Didn't You Feel Triumphant? On Tár and Guilt

Didn't You Feel Triumphant? On Tár and Guilt
Credits: Deadline

For better or worse, this is one of the few post-2010/post-image-hypersaturation films (along with Gone Girl and The Card Counter) to render, in all their prickly and discomforting detail, the conditions of modernity that transform the painful process of creating an identity into a branding exercise- that, for lack of a more elegant way of bridging a connection between, create a person like Lydia Tár.
These conditions manifest in the very textures and echoes of the spaces she occupies- the almost incandescent, blindingly white lighting that casts her as a wax plastique figure, the rhythmic sonic signatures of her increasingly futile attempts to compartmentalise her life, the messages from the dead that persist even when they are deleted. To deliberate upon any of this in terms of morality is to succumb to Field’s tendency for misdirection- not unlike the film where he played the role of an informer of the conspiratorial instead of its machinator, TÁR tantalizes, leaving in its thunderingly loud silences and multitude of empty doorways traces of something to try and rationalise the slow dissolution of aspirations that took decades to actualise. The slow but sure dissonance that begins to echo throughout the spaces (not places) that Lydia occupies is imbued with a heady delirium that is almost impossible to resist being entrapped by, bolstered by the many pauses and stutters that seem to validate the notion that everyone around Lydia is somehow lying to her.


But of course, as with Eyes Wide Shut, once the veil is torn open, there exists nothing but a steep descent into the claws of forces beyond your control, because as much as the film deliberates upon questions of institutional accountability and the proliferation of the image and the machinations of power exerted by artists, it is fundamentally a work haunted in every corner by something with undeniable physical presence. The hauntological, here, is not mere allegory or metaphor-Lydia is not merely “haunted” by the voices of the women she exploited, she is haunted by their very souls, which take the form of the most recent member to join their ranks. Field’s spatialisation of the hauntological leaves little room for any denial of their existence- and why would it? Is it really so difficult to believe that hiding within the edges of mirrors and lurking by your bedside whilst you slumber are spectres, singing softly to you in alleyways and taunting you with facile shrieks in the woods? Is it really so absurd that, within the cracks and crevices of the little contradictions and fabrications and misrepresentations we scatter throughout the sentences we construct, are spectres borne of the tension between the images we project with such vigour and the pathetic, snivelling child that lies behind those images?


Since I saw this last September, I have been kept awake by the screams from The Blair Witch Project that are conjured in TÁR as a mere component of its conspiratorial delirium.
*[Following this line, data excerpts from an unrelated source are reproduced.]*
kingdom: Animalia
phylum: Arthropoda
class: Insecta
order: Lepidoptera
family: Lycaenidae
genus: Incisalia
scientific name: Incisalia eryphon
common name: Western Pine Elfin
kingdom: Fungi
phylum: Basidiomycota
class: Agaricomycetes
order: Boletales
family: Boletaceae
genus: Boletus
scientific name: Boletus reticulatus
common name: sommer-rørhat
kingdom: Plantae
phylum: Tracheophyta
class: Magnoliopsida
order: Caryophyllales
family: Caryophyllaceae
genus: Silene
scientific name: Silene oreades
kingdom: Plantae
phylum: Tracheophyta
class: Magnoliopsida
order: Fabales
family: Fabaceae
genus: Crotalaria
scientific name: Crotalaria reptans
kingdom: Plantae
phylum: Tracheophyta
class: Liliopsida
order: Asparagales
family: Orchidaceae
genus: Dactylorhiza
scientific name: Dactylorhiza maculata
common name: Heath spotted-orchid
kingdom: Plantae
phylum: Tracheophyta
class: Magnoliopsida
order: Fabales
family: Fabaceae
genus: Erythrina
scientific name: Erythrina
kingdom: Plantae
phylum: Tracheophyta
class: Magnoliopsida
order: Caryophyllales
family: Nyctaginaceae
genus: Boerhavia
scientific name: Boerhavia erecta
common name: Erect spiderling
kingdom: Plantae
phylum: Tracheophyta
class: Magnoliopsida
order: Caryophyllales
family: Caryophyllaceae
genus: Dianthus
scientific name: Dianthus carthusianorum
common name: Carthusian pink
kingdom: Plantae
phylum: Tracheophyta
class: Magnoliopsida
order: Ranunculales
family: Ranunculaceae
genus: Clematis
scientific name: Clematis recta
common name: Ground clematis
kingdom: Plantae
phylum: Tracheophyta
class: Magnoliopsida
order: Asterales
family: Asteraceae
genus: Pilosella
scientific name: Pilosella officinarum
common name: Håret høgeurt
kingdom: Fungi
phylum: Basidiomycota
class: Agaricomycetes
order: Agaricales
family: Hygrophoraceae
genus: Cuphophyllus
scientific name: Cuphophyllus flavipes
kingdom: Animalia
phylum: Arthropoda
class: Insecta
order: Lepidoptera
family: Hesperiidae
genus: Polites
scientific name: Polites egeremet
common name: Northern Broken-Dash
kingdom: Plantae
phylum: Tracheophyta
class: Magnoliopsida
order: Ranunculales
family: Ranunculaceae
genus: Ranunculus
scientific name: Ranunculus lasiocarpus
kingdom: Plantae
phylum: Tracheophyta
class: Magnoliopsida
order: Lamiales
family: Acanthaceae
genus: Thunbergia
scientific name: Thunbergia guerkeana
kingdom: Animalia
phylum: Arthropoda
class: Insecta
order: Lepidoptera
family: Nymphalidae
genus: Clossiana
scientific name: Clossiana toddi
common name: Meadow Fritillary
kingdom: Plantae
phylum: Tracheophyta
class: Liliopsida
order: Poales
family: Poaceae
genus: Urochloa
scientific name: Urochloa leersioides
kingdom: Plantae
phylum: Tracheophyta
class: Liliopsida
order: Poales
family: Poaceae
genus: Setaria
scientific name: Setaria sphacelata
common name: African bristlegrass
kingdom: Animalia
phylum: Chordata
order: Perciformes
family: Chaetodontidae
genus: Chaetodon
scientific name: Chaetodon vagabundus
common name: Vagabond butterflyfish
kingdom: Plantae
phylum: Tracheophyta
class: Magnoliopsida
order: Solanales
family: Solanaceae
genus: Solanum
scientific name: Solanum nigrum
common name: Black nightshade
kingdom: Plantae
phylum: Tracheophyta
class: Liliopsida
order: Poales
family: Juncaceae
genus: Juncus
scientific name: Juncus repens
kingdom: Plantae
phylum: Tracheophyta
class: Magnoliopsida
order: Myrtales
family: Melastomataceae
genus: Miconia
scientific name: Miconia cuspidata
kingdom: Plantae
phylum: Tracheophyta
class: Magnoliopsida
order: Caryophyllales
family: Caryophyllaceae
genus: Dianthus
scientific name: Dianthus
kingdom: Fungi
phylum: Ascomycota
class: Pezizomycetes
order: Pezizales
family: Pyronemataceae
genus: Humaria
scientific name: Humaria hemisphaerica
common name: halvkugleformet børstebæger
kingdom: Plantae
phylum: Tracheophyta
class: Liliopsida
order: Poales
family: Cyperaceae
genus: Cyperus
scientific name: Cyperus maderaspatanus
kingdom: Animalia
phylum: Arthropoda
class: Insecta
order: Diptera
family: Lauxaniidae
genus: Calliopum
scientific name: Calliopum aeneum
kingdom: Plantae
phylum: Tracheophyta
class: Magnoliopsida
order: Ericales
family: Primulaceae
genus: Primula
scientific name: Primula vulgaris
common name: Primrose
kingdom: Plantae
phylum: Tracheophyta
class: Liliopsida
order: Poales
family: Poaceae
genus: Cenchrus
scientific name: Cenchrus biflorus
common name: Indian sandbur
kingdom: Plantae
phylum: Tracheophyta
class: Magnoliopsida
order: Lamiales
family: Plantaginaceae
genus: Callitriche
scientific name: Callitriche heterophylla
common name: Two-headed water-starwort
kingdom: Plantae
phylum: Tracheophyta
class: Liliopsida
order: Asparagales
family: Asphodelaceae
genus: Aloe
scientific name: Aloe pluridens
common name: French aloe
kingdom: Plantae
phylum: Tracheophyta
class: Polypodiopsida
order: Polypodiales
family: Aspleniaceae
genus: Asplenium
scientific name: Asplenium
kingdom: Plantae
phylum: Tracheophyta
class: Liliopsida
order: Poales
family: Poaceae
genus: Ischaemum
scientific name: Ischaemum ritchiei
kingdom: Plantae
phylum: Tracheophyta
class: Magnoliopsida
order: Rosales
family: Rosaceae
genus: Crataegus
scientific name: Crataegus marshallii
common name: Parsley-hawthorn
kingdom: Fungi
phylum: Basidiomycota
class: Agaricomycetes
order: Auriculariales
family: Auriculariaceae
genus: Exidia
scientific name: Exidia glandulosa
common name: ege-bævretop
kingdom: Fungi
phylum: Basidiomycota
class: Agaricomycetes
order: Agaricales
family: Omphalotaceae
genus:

It is less the piercing volume of these shrieks and their origin, however, than it is the context within which they are conjured- suggestions of not just the screams let out during the plunge into a river or the slitting of wrists but by the screams yet to come, the screams that are inevitable precisely because no matter the personal humiliation Lydia undergoes, she emerges through the tunnel in much the same position as at the beginning of the film- she still has an audience rendered rapt by her gestures, whilst the ghosts following her are left unheard and unaccounted for, to be construed as mere metaphor or allegory in so much of the writing that has already been published about this film. These screams are what, sparingly but definitely, force Lydia to take a peek at herself in a mirror. As it becomes evident after her meticulous extrication from the streams of capital that protected her, her only real response to this brief insight as to what she has become is to throw up. She tries, and has likely spent decades, trying so hard to become something that was far outside her milieu, and when she has finally occupied that role, she finds that there is simply nowhere else to go but down.


I cannot say my aspirations are dissimilar to those of the Lydia Tár that existed decades ago within the film- to become not a person but a name, with immediate associations of formal mastery and a rarefied artistic output. But what TÁR necessitates that I have avoided for so long is to look honestly, clearly, without the boundaries of classification, as to what I really am, what I am capable of doing and what I am willing to do in order to become that name. What I have realised so acutely by looking at where Lydia Tár finally arrives in the film’s cosmic joke of a final image is that I am, to a great degree, afraid of looking- because if I really do look at what I am, stripped of the flimsy defences of metaphor and allegory, I cannot say I like what I see.